A New Haven lawmaker is trying to stop municipalities from imposing exorbitant fees that restrict many out-of-towners from using public beaches.
Rep. Roland Lemar, D-New Haven, introduced a bill that also would prevent communities from barring beach visitors from other towns on grounds that this would prevent COVID-19 spread.
“It doesn’t surprise me that every approach that any of these communities take is to limit who can access public beaches,” Lemar said, calling these measures akin to the racially restrictive land covenants and exclusionary zoning policies that bar many poor Black and Hispanic residents from affluent suburbs.
Connecticut’s shoreline and beaches are “a core asset” that have benefitted from millions of dollars of public investments in clean air and water and park development programs, Lemar said, adding every resident should have an opportunity to enjoy them.
But some shoreline communities say that simply isn’t realistic.
Parking is limited at municipal beaches, and residents should have priority over visitors from out-of-town, some leaders said.
Westport, an affluent Fairfield County community, made headlines three years ago when local officials set the prices for a seasonal beach parking pass at $50 for residents — and $775 for visitors from most other towns. Residents of neighboring Weston pay $375.
But some communities invest more in their beaches than others do, and Westport First Selectman Jim Marpe said the fee schedule is designed to spread costs fairly.
Compo Beach, the town’s main shoreline attraction, includes pavilions, picnic tables and cooking areas, restrooms, pickleball courts and a skate park, and it is adjacent to two marinas.
Adding and maintaining these amenities requires more funding than $50 local beach passes can raise. Town residents cover the bulk of the extra costs through their property tax payments, but the higher parking charges on visitors from other towns is an attempt to share some of the burden, Marpe said.
A few years ago back, “our own residents could not get to the beach because of a lack of parking spaces,” he said, adding this was unfair given that those same residents financed the beach’s development.

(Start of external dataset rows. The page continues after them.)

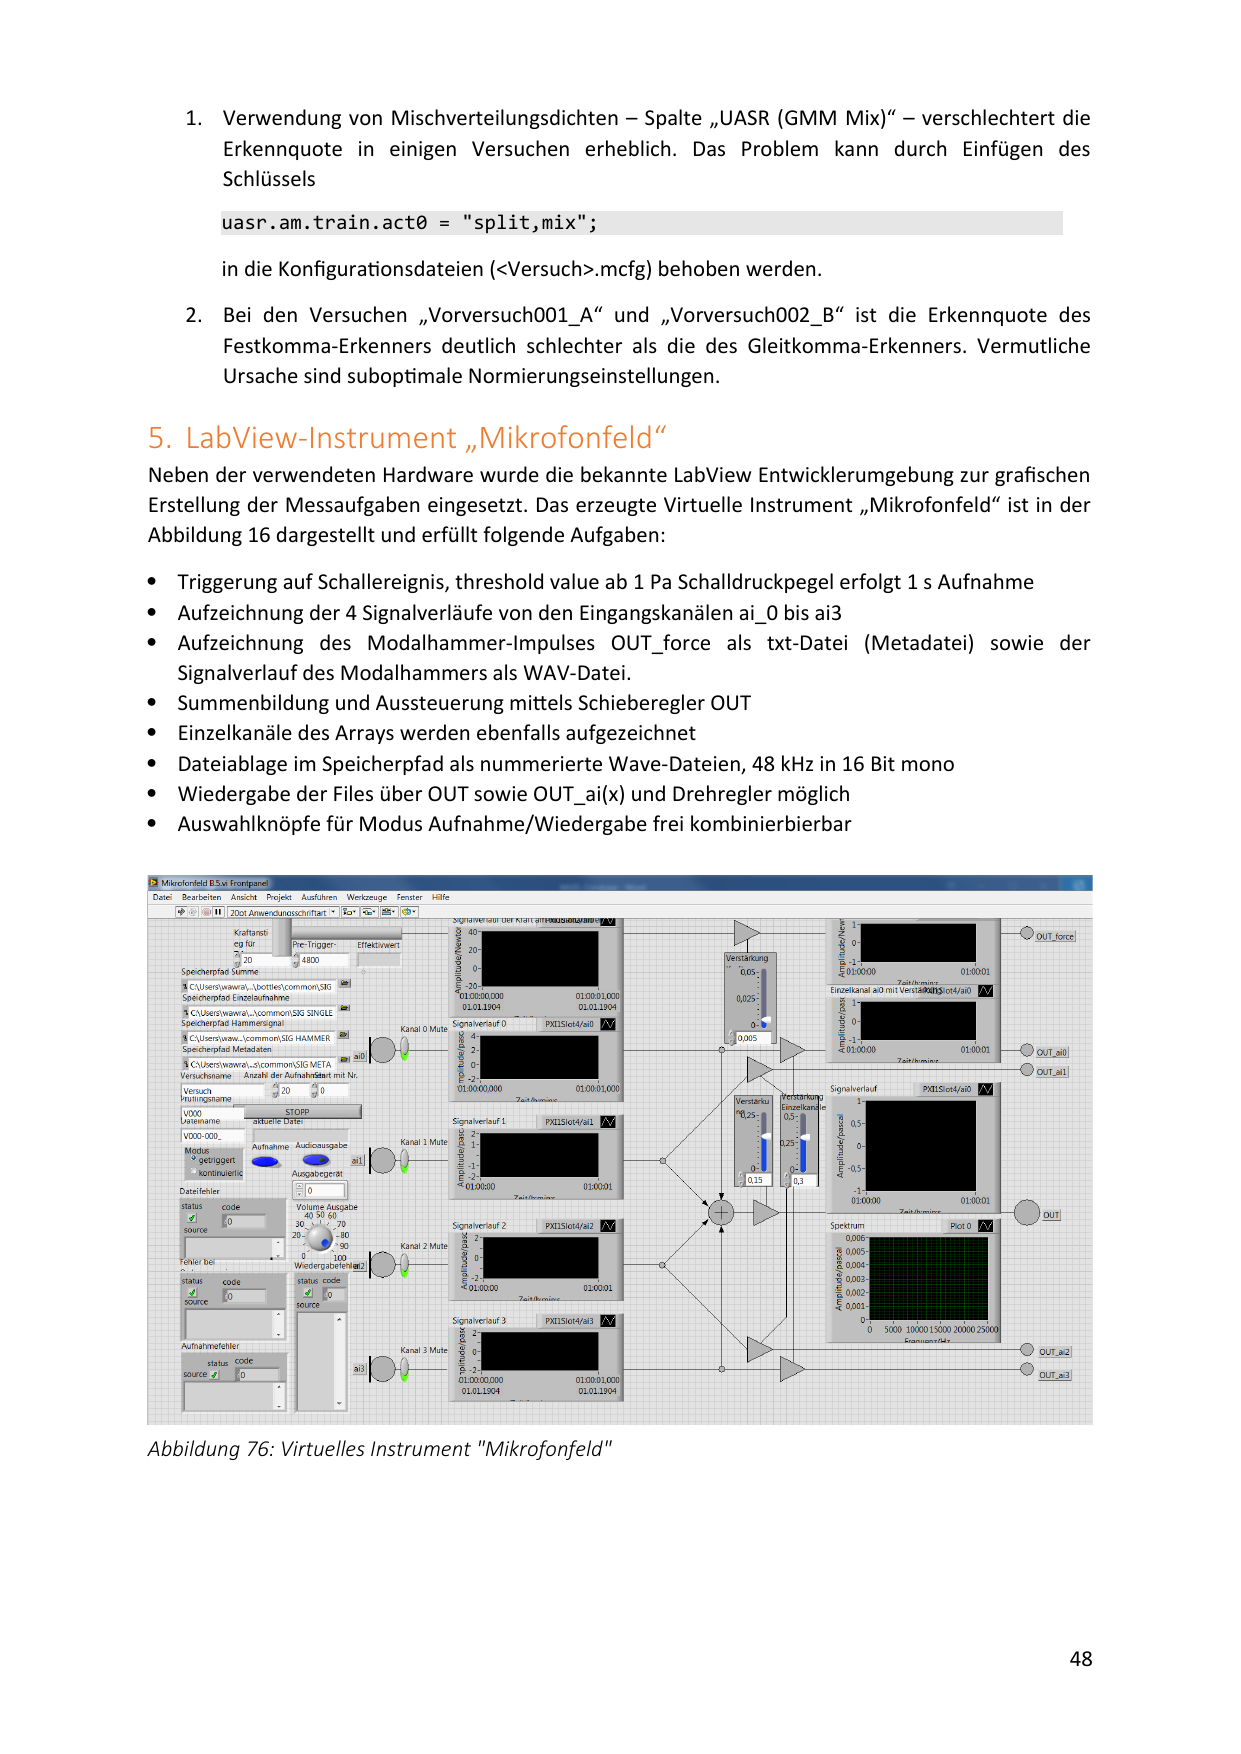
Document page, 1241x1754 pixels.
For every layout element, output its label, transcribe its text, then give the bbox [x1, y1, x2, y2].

text uasr.am.train.act0 = "split,mix"; [221, 211, 1063, 235]
text Neben der verwendeten Hardware wurde die bekannte LabView Entwicklerumgebung zur grafischen Erstellung der Messaufgaben eingesetzt. Das erzeugte Virtuelle Instrument „Mikrofonfeld“ ist in der Abbildung 16 dargestellt und erfüllt folgende Aufgaben: [148, 460, 1093, 548]
list Wiedergabe der Files über OUT sowie OUT_ai(x) und Drehregler möglich [148, 779, 1093, 807]
list Triggerung auf Schallereignis, threshold value ab 1 Pa Schalldruckpegel erfolgt 1 s Aufnahme [148, 567, 1093, 595]
subtitle LabView-Instrument „Mikrofonfeld“ [148, 416, 1093, 457]
picture [147, 875, 1093, 1425]
text in die Konfigurationsdateien (<Versuch>.mcfg) behoben werden. [185, 254, 1093, 282]
list Aufzeichnung des Modalhammer-Impulses OUT_force als txt-Datei (Metadatei) sowie der Signalverlauf des Modalhammers als WAV-Datei. [148, 628, 1093, 686]
list Aufzeichnung der 4 Signalverläufe von den Eingangskanälen ai_0 bis ai3 [148, 598, 1093, 626]
list Verwendung von Mischverteilungsdichten – Spalte „UASR (GMM Mix)“ – verschlechtert die Erkennquote in einigen Versuchen erheblich. Das Problem kann durch Einfügen des Schlüssels [185, 103, 1093, 192]
list Summenbildung und Aussteuerung mittels Schieberegler OUT [148, 688, 1093, 716]
list Auswahlknöpfe für Modus Aufnahme/Wiedergabe frei kombinierbierbar [148, 809, 1093, 837]
list Dateiablage im Speicherpfad als nummerierte Wave-Dateien, 48 kHz in 16 Bit mono [148, 749, 1093, 777]
list Einzelkanäle des Arrays werden ebenfalls aufgezeichnet [148, 718, 1093, 746]
list Bei den Versuchen „Vorversuch001_A“ und „Vorversuch002_B“ ist die Erkennquote des Festkomma-Erkenners deutlich schlechter als die des Gleitkomma-Erkenners. Vermutliche Ursache sind suboptimale Normierungseinstellungen. [185, 301, 1093, 389]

But Lemar said it simply isn’t realistic to expect poorer families to pay $775, adding that Connecticut’s largest cities don’t charge neighboring suburban residents for all of the benefits they provide.
“People in New Haven pay for the sidewalks, but we don’t say to the people in Milford, ‘If you work here, you can’t walk on our sidewalks.’”
“Westport should be ashamed of themselves,” said Scot X. Esdaile, president of the Connecticut NAACP. “In this day and time, Connecticut should not be involved in this level of discrimination.”
Gov. Ned Lamont’s communications director, Max Reiss, declined to comment Tuesday. Lamont’s home town of Greenwich set prices in 2019 that charged non-residents $150 for a seasonal beach pass, while residents paid $35.
Greenwich First Selectman Fred Camillo could not be reached for comment.
Lemar’s bill also would prevent communities from selectively banning non-residents from beach use in response to pandemic. A handful of communities closed their beaches to non-residents last summer to reduce crowd size and ensure social distancing amid the coronavirus pandemic.
Lemar said the solution could be to limit overall attendance — but not by excluding out-of-town visitors.
Fairfield, which charges non-residents $250 for a seasonal beach pass — versus the $25 residents pay — temporarily blocked out-of-towners from its shores last summer.
“To me, it was a public safety issue,” said Fairfield First Selectwoman Brenda Kupchick. “My biggest concern was allowing people to socially distance.”
The Connecticut ACLU, which cautioned communities against these policies last summer, hasn’t reviewed Lemar’s bill to date.
But Executive Director David McGuire said fair beach access is an issue that has haunted Connecticut for too long, with most restrictive policies grounded in politics, not health science.
“We know Connecticut has a long history of shoreline towns using a number of different policies to keep a number of people off their beaches,” he said, adding that “a lot of times, these policies are nothing more than thinly veiled racist policies.”